Learning to see life more clearly... one image at a time!

Posted on Aug 20, 2011, in 2012 Elections, Barack Obama, Debt, Deficit, Deficit Reduction Committee, Economy, Federal Reserve, Federal Reserve Bank, Job Creation, Jobs, National Debt, National Infrastructure, Politics, spending cuts, Super Committee, The Fed. Bookmark the permalink. 2 Comments.

  1. “Where, then, is the money to pay for job creation programs going to come from?”

    Ironically, there are several hundred thousand truly shovel ready jobs and several hundred billion dollars in investment that could come to fruition almost immediately without the government spending one penny. All Obama and the Democrats need to do is to force the regulatory agencies to get out of the way of the oil and gas industries and of the coal mining industries and for Obama to order the State Department and the EPA to put their seal of approval on the Keystone Pipeline Project.

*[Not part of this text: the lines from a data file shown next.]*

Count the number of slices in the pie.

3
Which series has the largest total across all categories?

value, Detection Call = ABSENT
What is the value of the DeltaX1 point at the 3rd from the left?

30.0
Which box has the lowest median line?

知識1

Obama and the Democrats could propose cutting corporate taxes say to 20%. In other words, take the handcuffs off the free enterprise system and let it do what it does best. Unfortunately, Obama and the Democrats are ideologies first and Americans second. So I’m not expecting much from Obama’s Jobs Plan announcement that he has promised to release in September.

  2. You are right about shovel ready jobs.

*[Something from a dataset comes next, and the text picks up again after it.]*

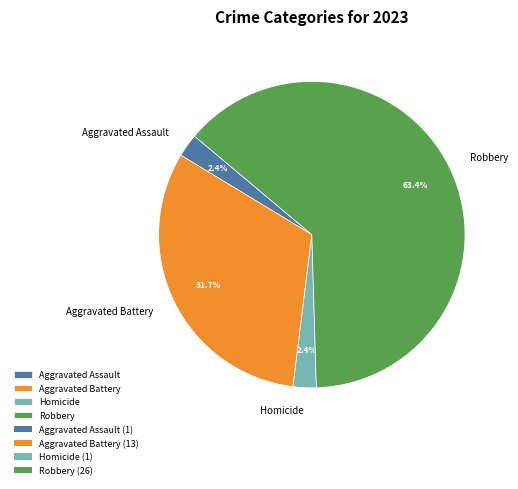

To the nearest percent, what portion does Aggravated Assault represent?

2%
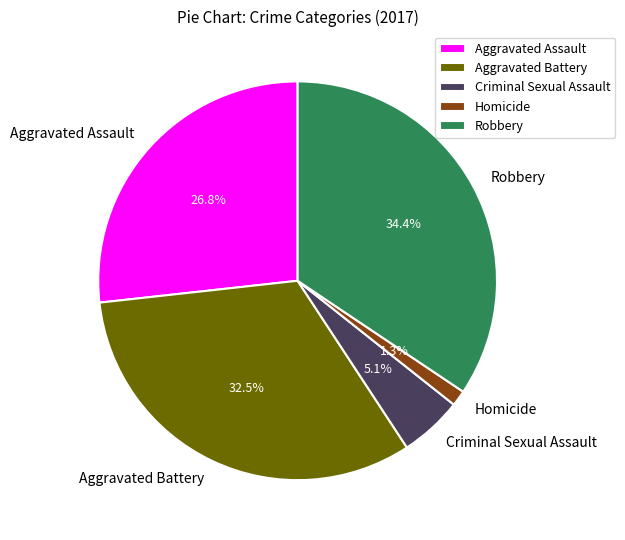

What percentage is the Robbery slice, to the nearest percent?

34%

    It is estimated by a civil engineering group that it will cost about $2 trillion just to bring the U.S. infrastructure up to minimum standards. We need that investment.

    That is a smart place to direct new jobs “stimulus” spending. The money for it will have to come from a modified QE3 strategy.

    I believe that President Obama will propose infrastructure investments in his “jobs plan”.

    Unfortunately, that may be the only helpful part of the plan and the rest of his “stimulus” spending proposals will be politically motivated… like extending the payroll tax “holiday”… and be a sorry combination of ARRA(The “stimulus” package) and his “grand plan”(whatever that really is).

    The President may push creation of an infrastructure bank as has been proposed before by others.

    I’ve argued against an infrastructure bank because it adds another bureaucracy for government to screw up through mismanagement and inefficiency.

    But these are desperate times and that may be the only reasonable thing government can do that will put us back on the path to economic growth by helping boost REAL demand through the wages paid to infrastructure workers.

    The rest, of course, can and MUST come from the private sector. For that reason, we need a business friendly government, not a business hostile one like we have now.